Located 600 miles west of Continental Ecuador and on the Pacific Ocean, the Galapagos Islands are perhaps the most precious treasure humankind has in terms of ecological, wildlife and evolutionary studies. This claim is validated by UNESCO’s declaration of the isles as “World Natural Heritage” and by other scientific studies.
But why are these islands so important to humanity, or why should anyone visit them? Not only are these islands attractive for their volcanic origin and their magnificent beauty, but also, as mentioned before, because of the story they encrypt about the evolution of the species on the planet. Charles Darwin formulated his theories based on his differentiation studies of species from island to island, noting how resource and geographic endowments affected their adaptation and evolution.
Yet what is more striking to visitors and scientists alike is the behavior of the species towards humans. Where else in the world will you have birds approach you and play around your feet without fear? Or have the chance to swim freely with sea lions, snorkel for hummer head sharks, or scuba dive with timid whale sharks. In fact, the Galapagos are a marine paradise, which can claim to be the best place in the world for snorkeling and diving.
The Galápagos Islands (Spanish name: Archipielago de Colon or Islas Galápagos) are an archipelago made up of 13 main volcanic islands, 6 smaller islands, and 107 rocks and islets. The very first island is thought to have formed between 5 and 10 million years ago, a result of tectonic activity.
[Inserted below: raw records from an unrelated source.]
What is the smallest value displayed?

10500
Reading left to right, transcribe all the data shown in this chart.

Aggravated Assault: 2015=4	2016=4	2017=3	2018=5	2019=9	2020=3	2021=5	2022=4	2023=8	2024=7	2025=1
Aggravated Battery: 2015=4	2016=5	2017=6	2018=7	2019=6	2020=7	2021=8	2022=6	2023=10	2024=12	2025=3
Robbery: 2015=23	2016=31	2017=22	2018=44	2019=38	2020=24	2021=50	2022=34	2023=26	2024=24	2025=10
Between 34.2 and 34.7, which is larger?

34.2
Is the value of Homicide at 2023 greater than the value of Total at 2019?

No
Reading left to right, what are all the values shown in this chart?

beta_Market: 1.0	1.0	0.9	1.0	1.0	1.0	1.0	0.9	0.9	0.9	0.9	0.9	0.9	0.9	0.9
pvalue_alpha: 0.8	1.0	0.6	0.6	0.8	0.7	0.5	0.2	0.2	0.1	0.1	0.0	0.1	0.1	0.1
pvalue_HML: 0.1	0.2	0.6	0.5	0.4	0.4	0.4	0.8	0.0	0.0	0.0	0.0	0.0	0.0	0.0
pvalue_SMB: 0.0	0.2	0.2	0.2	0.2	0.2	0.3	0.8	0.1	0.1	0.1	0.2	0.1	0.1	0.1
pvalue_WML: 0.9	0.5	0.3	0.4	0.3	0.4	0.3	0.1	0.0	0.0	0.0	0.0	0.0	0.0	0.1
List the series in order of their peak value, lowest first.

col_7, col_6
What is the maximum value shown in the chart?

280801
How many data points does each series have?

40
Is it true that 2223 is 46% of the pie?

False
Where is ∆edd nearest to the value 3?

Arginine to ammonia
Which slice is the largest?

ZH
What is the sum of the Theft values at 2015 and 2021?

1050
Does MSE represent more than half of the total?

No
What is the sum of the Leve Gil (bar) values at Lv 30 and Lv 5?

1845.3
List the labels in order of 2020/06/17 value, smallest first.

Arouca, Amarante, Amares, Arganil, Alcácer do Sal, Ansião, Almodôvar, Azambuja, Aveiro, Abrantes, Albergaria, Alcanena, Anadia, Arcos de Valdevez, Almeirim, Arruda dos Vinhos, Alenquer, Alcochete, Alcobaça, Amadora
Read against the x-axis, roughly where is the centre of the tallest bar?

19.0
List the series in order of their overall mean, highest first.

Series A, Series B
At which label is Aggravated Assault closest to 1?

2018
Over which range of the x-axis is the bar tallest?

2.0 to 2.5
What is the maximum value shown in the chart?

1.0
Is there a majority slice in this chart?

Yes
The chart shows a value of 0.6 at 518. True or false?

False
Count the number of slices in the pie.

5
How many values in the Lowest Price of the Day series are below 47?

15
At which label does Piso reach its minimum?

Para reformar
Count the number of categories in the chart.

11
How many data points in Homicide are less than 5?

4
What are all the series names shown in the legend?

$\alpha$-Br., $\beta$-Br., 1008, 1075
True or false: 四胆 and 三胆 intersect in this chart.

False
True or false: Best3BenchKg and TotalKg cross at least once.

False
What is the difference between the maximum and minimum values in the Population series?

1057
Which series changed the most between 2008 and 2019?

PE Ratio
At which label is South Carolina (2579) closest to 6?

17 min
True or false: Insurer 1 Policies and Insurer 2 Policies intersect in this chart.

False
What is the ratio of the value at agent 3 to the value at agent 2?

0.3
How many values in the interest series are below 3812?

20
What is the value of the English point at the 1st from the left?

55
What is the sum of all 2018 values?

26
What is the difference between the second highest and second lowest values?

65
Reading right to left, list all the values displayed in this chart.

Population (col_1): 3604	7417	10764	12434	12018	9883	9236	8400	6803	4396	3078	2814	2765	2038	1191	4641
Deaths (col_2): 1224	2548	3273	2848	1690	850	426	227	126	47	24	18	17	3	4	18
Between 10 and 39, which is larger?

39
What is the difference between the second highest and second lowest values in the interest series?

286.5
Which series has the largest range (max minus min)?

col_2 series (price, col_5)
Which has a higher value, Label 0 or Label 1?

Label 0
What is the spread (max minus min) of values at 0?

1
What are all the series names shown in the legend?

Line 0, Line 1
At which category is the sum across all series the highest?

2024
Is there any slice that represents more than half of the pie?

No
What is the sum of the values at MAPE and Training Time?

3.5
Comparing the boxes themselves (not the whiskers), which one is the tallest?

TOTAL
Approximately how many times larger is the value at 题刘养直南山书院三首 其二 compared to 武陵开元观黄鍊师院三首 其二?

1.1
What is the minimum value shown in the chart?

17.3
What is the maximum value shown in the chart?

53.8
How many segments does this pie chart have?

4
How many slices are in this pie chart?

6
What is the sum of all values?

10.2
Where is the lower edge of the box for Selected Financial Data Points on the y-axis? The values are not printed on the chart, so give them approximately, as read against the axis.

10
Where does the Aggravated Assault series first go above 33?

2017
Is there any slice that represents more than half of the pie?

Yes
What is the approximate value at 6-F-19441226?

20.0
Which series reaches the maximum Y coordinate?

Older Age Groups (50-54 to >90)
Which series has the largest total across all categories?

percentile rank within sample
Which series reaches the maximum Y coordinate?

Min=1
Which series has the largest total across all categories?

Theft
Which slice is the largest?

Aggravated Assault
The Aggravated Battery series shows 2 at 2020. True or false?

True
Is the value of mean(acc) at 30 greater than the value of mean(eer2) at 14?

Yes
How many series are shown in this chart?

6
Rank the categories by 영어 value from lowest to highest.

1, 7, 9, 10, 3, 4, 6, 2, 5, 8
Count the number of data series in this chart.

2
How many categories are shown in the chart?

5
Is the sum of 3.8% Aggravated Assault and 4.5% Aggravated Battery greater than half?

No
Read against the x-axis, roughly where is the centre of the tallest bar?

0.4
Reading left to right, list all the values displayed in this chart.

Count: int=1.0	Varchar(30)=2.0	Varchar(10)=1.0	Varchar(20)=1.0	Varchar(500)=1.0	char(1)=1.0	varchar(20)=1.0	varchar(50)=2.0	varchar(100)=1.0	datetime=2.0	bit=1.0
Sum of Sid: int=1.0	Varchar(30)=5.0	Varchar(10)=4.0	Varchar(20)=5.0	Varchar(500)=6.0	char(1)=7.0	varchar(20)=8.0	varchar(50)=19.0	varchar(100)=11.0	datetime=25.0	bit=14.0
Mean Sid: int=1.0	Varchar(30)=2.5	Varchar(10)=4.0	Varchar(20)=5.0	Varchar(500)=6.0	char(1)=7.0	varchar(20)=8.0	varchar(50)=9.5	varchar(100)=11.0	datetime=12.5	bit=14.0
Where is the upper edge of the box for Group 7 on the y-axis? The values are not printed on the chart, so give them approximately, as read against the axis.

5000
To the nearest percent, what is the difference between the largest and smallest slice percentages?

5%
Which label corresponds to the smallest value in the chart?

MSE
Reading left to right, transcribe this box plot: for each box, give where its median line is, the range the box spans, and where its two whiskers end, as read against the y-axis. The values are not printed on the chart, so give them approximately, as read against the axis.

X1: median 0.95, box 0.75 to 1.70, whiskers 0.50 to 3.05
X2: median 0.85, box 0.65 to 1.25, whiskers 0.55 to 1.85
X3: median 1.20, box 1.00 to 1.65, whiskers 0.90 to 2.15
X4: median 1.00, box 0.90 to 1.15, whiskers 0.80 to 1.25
The youngest islands, Isabela and Fernandina, are still being formed, with the most recent volcanic eruption in 2005. The islands are distributed around the equator, 965 kilometers (about 600 miles) west of Ecuador (recently found to have 3 volcanoes in the center island, all of them active)(0° N 91° W).
The Galapagos are famed for their vast number of endemic species and the studies by Charles Darwin that led to his theory of evolution by natural selection. Though the first protective legislation for the Galapagos was enacted in 1934 and supplemented in 1936, it was not until the late 1950s that positive action was taken to control what was happening to the native flora and fauna. In 1955, the International Union for the Conservation of Nature organized a fact-finding mission to the Galapagos.
Two years later, in 1957, UNESCO in cooperation with the government of Ecuador sent another expedition to study the conservation situation and choose a site for a research station. In 1959, the centenary year of Darwin’s publication of The Origin of Species, the Ecuadorian government declared 97.5% of the archipelago’s land area a national park, excepting areas already colonized.
Its primary objectives are to ensure the conservation of unique Galapagos ecosystems and promote the scientific studies necessary to fulfill its conservation functions. Conservation work began with the establishment of the Charles Darwin Research Station on Santa Cruz Island in 1964.
During the early years, station personnel carried out conservation programs, such as eradication of introduced species and protection of native species. Currently, most resident scientists pursue conservation goals; most visiting scientists’ work is oriented towards pure research. When the national park was established, approximately 1,000 to 2,000 people called the islands their home.
In 1972 a census was done in the archipelago and a population of 3,488 was recorded. By the 1980s, this number had dramatically risen to more than 15,000 people, and 2006 estimates place the population around 30,000 people. In 1986 the surrounding 70,000 square kilometers (43,496 sq. mi.) of ocean was declared a marine reserve, second only in size to Australia’s Great Barrier Reef. In 1990 the archipelago became a whale sanctuary. In 1978 UNESCO recognized the islands as a World Heritage Site, and in 1985 a Biosphere Reserve. This was later extended in December 2001 to include the marine reserve.